I took a screencap as attached. Not of everything but what I could get from the top.
Re: Nagios Log Server listening port abruptly halts v2
Posted: Fri May 12, 2017 2:00 pm
by mcapra
Have you given this a shot?
cdienger wrote:Merging large indices may be too taxing for the system and you can try disabling optimization under Administration > System > Backup & Maintenance, by setting "Optimize Indexes older than" to 0.
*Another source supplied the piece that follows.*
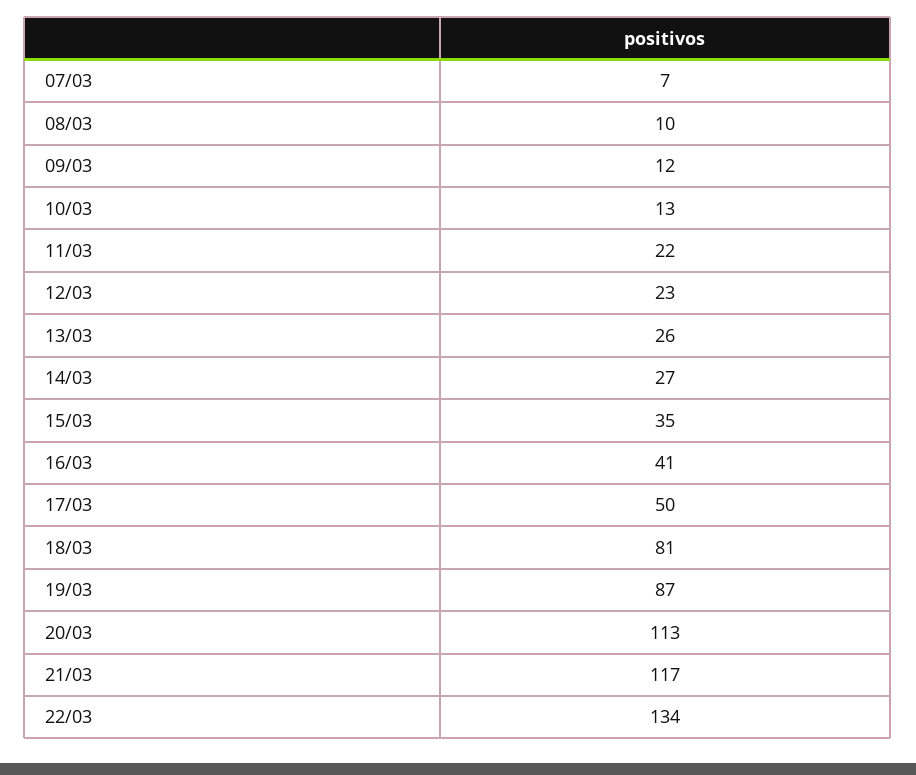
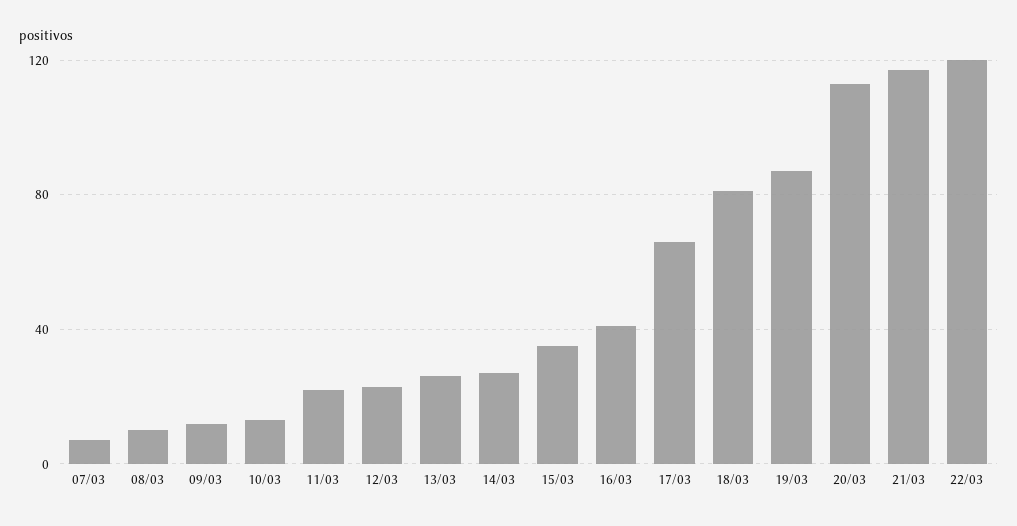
17/03: 50 -> 65
22/03: 134 -> 120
Given that the last crash occurred during an optimization of indices, I think disabling this might be helpful. If you disable that job and the system is still unstable, could you provide fresh Elasticsearch logs?
Re: Nagios Log Server listening port abruptly halts v2
Posted: Sun May 14, 2017 8:33 pm
by james.liew
Is it okay to do without the indice optimization?
Re: Nagios Log Server listening port abruptly halts v2
Posted: Mon May 15, 2017 2:00 pm
by cdienger
The benefit of optimization from what I've gathered is mainly reducing the amount of time needed during restarts and has little impact on search performance. It is okay to disable it.
Re: Nagios Log Server listening port abruptly halts v2
Posted: Fri May 19, 2017 3:19 am
by james.liew
Changed it 3 days ago, still monitoring as of now.